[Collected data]
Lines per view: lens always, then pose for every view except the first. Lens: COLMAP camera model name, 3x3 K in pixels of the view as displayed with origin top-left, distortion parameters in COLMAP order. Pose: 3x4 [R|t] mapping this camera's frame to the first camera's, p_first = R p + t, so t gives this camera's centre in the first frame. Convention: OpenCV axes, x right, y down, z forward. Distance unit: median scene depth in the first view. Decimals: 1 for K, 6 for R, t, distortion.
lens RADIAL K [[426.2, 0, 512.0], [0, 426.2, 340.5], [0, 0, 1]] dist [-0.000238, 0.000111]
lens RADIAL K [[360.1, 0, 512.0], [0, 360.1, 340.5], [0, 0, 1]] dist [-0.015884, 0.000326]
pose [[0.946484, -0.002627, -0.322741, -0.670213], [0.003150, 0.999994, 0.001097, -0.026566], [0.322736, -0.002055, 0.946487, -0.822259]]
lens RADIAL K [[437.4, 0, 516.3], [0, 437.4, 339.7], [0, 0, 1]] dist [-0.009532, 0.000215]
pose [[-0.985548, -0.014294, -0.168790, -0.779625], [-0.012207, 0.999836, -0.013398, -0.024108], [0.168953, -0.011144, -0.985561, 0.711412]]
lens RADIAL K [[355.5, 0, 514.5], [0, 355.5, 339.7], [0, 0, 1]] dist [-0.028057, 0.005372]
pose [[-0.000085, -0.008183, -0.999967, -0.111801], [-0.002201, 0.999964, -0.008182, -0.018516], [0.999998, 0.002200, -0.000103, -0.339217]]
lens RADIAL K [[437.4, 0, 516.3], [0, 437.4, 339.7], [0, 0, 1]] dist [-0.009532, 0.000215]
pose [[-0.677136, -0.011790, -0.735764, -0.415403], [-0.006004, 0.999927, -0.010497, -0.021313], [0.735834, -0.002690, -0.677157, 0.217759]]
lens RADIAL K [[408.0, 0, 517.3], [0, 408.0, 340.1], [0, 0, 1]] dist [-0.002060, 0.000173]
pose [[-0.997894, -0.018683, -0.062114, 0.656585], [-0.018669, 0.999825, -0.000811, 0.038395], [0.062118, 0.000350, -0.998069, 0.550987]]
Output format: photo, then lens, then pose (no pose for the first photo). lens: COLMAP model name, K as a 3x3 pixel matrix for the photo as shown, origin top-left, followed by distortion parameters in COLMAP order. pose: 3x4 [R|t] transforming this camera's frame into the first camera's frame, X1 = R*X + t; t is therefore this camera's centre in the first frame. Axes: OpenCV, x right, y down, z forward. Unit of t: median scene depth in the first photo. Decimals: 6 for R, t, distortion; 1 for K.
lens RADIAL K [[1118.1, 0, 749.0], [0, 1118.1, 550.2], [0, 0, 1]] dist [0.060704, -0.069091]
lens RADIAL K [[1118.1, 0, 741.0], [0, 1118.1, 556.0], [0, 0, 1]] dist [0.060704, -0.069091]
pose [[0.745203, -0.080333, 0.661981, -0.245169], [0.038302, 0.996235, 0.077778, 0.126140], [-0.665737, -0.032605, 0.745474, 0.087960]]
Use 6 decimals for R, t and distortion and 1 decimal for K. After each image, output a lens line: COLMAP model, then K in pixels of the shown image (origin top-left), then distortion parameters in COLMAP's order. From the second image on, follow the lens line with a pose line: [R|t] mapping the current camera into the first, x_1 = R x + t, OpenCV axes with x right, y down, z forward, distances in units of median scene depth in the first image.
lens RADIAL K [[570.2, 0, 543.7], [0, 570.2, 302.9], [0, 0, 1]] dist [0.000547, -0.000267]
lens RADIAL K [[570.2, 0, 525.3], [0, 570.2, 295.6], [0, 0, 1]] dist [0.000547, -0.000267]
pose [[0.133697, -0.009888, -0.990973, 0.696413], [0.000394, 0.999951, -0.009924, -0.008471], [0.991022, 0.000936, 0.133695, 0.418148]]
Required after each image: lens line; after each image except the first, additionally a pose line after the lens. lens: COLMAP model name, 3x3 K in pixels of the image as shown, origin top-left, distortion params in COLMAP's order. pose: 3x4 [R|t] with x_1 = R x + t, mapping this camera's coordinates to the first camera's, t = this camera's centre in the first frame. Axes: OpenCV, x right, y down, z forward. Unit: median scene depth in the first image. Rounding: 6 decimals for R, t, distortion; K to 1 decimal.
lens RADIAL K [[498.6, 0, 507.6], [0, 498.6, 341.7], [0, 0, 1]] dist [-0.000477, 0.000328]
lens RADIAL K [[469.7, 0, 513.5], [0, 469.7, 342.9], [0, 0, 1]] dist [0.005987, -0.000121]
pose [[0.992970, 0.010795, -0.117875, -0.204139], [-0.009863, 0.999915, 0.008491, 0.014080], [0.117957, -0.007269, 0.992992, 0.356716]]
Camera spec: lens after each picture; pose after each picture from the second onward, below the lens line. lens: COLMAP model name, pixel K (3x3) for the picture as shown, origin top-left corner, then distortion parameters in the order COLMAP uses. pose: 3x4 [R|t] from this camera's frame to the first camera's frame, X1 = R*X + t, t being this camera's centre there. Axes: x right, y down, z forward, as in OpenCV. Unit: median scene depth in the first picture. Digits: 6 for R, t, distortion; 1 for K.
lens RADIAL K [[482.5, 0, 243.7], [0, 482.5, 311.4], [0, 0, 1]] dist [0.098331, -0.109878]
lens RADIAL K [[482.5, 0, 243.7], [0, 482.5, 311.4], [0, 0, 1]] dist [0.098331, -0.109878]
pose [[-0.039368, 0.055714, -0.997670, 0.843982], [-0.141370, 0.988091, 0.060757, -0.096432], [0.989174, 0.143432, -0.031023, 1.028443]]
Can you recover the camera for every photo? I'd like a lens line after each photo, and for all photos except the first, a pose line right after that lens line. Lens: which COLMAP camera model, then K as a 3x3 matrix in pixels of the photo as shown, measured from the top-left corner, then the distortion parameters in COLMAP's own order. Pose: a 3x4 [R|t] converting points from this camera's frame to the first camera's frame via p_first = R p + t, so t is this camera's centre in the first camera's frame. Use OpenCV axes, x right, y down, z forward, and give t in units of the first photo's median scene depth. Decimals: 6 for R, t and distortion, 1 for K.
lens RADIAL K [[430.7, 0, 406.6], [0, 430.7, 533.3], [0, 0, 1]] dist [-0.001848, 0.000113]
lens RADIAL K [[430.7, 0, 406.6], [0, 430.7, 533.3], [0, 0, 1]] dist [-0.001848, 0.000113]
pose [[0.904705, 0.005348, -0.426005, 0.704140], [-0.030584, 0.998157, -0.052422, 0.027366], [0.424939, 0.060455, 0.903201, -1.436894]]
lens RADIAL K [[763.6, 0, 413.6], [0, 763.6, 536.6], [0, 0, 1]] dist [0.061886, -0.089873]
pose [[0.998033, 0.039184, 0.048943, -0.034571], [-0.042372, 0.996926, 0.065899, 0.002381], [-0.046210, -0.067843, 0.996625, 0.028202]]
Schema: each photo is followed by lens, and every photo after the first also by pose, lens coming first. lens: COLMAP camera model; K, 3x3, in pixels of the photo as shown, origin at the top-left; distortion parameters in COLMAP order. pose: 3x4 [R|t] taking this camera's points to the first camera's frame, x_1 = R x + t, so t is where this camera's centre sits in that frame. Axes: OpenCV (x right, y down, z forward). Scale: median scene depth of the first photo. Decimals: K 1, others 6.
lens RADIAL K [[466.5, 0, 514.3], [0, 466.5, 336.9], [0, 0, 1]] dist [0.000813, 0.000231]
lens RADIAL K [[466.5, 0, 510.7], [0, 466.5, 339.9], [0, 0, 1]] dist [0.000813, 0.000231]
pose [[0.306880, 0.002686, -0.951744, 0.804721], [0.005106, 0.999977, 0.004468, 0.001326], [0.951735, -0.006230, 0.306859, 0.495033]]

*What is being asked*.
Reproduce all of the records above line for line, with nothing changed.

*Answer for the task*.
Lines per view: lens always, then pose for every view except the first. Lens: COLMAP camera model name, 3x3 K in pixels of the view as displayed with origin top-left, distortion parameters in COLMAP order. Pose: 3x4 [R|t] mapping this camera's frame to the first camera's, p_first = R p + t, so t gives this camera's centre in the first frame. Convention: OpenCV axes, x right, y down, z forward. Distance unit: median scene depth in the first view. Decimals: 1 for K, 6 for R, t, distortion.
lens RADIAL K [[426.2, 0, 512.0], [0, 426.2, 340.5], [0, 0, 1]] dist [-0.000238, 0.000111]
lens RADIAL K [[360.1, 0, 512.0], [0, 360.1, 340.5], [0, 0, 1]] dist [-0.015884, 0.000326]
pose [[0.946484, -0.002627, -0.322741, -0.670213], [0.003150, 0.999994, 0.001097, -0.026566], [0.322736, -0.002055, 0.946487, -0.822259]]
lens RADIAL K [[437.4, 0, 516.3], [0, 437.4, 339.7], [0, 0, 1]] dist [-0.009532, 0.000215]
pose [[-0.985548, -0.014294, -0.168790, -0.779625], [-0.012207, 0.999836, -0.013398, -0.024108], [0.168953, -0.011144, -0.985561, 0.711412]]
lens RADIAL K [[355.5, 0, 514.5], [0, 355.5, 339.7], [0, 0, 1]] dist [-0.028057, 0.005372]
pose [[-0.000085, -0.008183, -0.999967, -0.111801], [-0.002201, 0.999964, -0.008182, -0.018516], [0.999998, 0.002200, -0.000103, -0.339217]]
lens RADIAL K [[437.4, 0, 516.3], [0, 437.4, 339.7], [0, 0, 1]] dist [-0.009532, 0.000215]
pose [[-0.677136, -0.011790, -0.735764, -0.415403], [-0.006004, 0.999927, -0.010497, -0.021313], [0.735834, -0.002690, -0.677157, 0.217759]]
lens RADIAL K [[408.0, 0, 517.3], [0, 408.0, 340.1], [0, 0, 1]] dist [-0.002060, 0.000173]
pose [[-0.997894, -0.018683, -0.062114, 0.656585], [-0.018669, 0.999825, -0.000811, 0.038395], [0.062118, 0.000350, -0.998069, 0.550987]]
Output format: photo, then lens, then pose (no pose for the first photo). lens: COLMAP model name, K as a 3x3 pixel matrix for the photo as shown, origin top-left, followed by distortion parameters in COLMAP order. pose: 3x4 [R|t] transforming this camera's frame into the first camera's frame, X1 = R*X + t; t is therefore this camera's centre in the first frame. Axes: OpenCV, x right, y down, z forward. Unit of t: median scene depth in the first photo. Decimals: 6 for R, t, distortion; 1 for K.
lens RADIAL K [[1118.1, 0, 749.0], [0, 1118.1, 550.2], [0, 0, 1]] dist [0.060704, -0.069091]
lens RADIAL K [[1118.1, 0, 741.0], [0, 1118.1, 556.0], [0, 0, 1]] dist [0.060704, -0.069091]
pose [[0.745203, -0.080333, 0.661981, -0.245169], [0.038302, 0.996235, 0.077778, 0.126140], [-0.665737, -0.032605, 0.745474, 0.087960]]
Use 6 decimals for R, t and distortion and 1 decimal for K. After each image, output a lens line: COLMAP model, then K in pixels of the shown image (origin top-left), then distortion parameters in COLMAP's order. From the second image on, follow the lens line with a pose line: [R|t] mapping the current camera into the first, x_1 = R x + t, OpenCV axes with x right, y down, z forward, distances in units of median scene depth in the first image.
lens RADIAL K [[570.2, 0, 543.7], [0, 570.2, 302.9], [0, 0, 1]] dist [0.000547, -0.000267]
lens RADIAL K [[570.2, 0, 525.3], [0, 570.2, 295.6], [0, 0, 1]] dist [0.000547, -0.000267]
pose [[0.133697, -0.009888, -0.990973, 0.696413], [0.000394, 0.999951, -0.009924, -0.008471], [0.991022, 0.000936, 0.133695, 0.418148]]
Required after each image: lens line; after each image except the first, additionally a pose line after the lens. lens: COLMAP model name, 3x3 K in pixels of the image as shown, origin top-left, distortion params in COLMAP's order. pose: 3x4 [R|t] with x_1 = R x + t, mapping this camera's coordinates to the first camera's, t = this camera's centre in the first frame. Axes: OpenCV, x right, y down, z forward. Unit: median scene depth in the first image. Rounding: 6 decimals for R, t, distortion; K to 1 decimal.
lens RADIAL K [[498.6, 0, 507.6], [0, 498.6, 341.7], [0, 0, 1]] dist [-0.000477, 0.000328]
lens RADIAL K [[469.7, 0, 513.5], [0, 469.7, 342.9], [0, 0, 1]] dist [0.005987, -0.000121]
pose [[0.992970, 0.010795, -0.117875, -0.204139], [-0.009863, 0.999915, 0.008491, 0.014080], [0.117957, -0.007269, 0.992992, 0.356716]]
Camera spec: lens after each picture; pose after each picture from the second onward, below the lens line. lens: COLMAP model name, pixel K (3x3) for the picture as shown, origin top-left corner, then distortion parameters in the order COLMAP uses. pose: 3x4 [R|t] from this camera's frame to the first camera's frame, X1 = R*X + t, t being this camera's centre there. Axes: x right, y down, z forward, as in OpenCV. Unit: median scene depth in the first picture. Digits: 6 for R, t, distortion; 1 for K.
lens RADIAL K [[482.5, 0, 243.7], [0, 482.5, 311.4], [0, 0, 1]] dist [0.098331, -0.109878]
lens RADIAL K [[482.5, 0, 243.7], [0, 482.5, 311.4], [0, 0, 1]] dist [0.098331, -0.109878]
pose [[-0.039368, 0.055714, -0.997670, 0.843982], [-0.141370, 0.988091, 0.060757, -0.096432], [0.989174, 0.143432, -0.031023, 1.028443]]
Can you recover the camera for every photo? I'd like a lens line after each photo, and for all photos except the first, a pose line right after that lens line. Lens: which COLMAP camera model, then K as a 3x3 matrix in pixels of the photo as shown, measured from the top-left corner, then the distortion parameters in COLMAP's own order. Pose: a 3x4 [R|t] converting points from this camera's frame to the first camera's frame via p_first = R p + t, so t is this camera's centre in the first camera's frame. Use OpenCV axes, x right, y down, z forward, and give t in units of the first photo's median scene depth. Decimals: 6 for R, t and distortion, 1 for K.
lens RADIAL K [[430.7, 0, 406.6], [0, 430.7, 533.3], [0, 0, 1]] dist [-0.001848, 0.000113]
lens RADIAL K [[430.7, 0, 406.6], [0, 430.7, 533.3], [0, 0, 1]] dist [-0.001848, 0.000113]
pose [[0.904705, 0.005348, -0.426005, 0.704140], [-0.030584, 0.998157, -0.052422, 0.027366], [0.424939, 0.060455, 0.903201, -1.436894]]
lens RADIAL K [[763.6, 0, 413.6], [0, 763.6, 536.6], [0, 0, 1]] dist [0.061886, -0.089873]
pose [[0.998033, 0.039184, 0.048943, -0.034571], [-0.042372, 0.996926, 0.065899, 0.002381], [-0.046210, -0.067843, 0.996625, 0.028202]]
Schema: each photo is followed by lens, and every photo after the first also by pose, lens coming first. lens: COLMAP camera model; K, 3x3, in pixels of the photo as shown, origin at the top-left; distortion parameters in COLMAP order. pose: 3x4 [R|t] taking this camera's points to the first camera's frame, x_1 = R x + t, so t is where this camera's centre sits in that frame. Axes: OpenCV (x right, y down, z forward). Scale: median scene depth of the first photo. Decimals: K 1, others 6.
lens RADIAL K [[466.5, 0, 514.3], [0, 466.5, 336.9], [0, 0, 1]] dist [0.000813, 0.000231]
lens RADIAL K [[466.5, 0, 510.7], [0, 466.5, 339.9], [0, 0, 1]] dist [0.000813, 0.000231]
pose [[0.306880, 0.002686, -0.951744, 0.804721], [0.005106, 0.999977, 0.004468, 0.001326], [0.951735, -0.006230, 0.306859, 0.495033]]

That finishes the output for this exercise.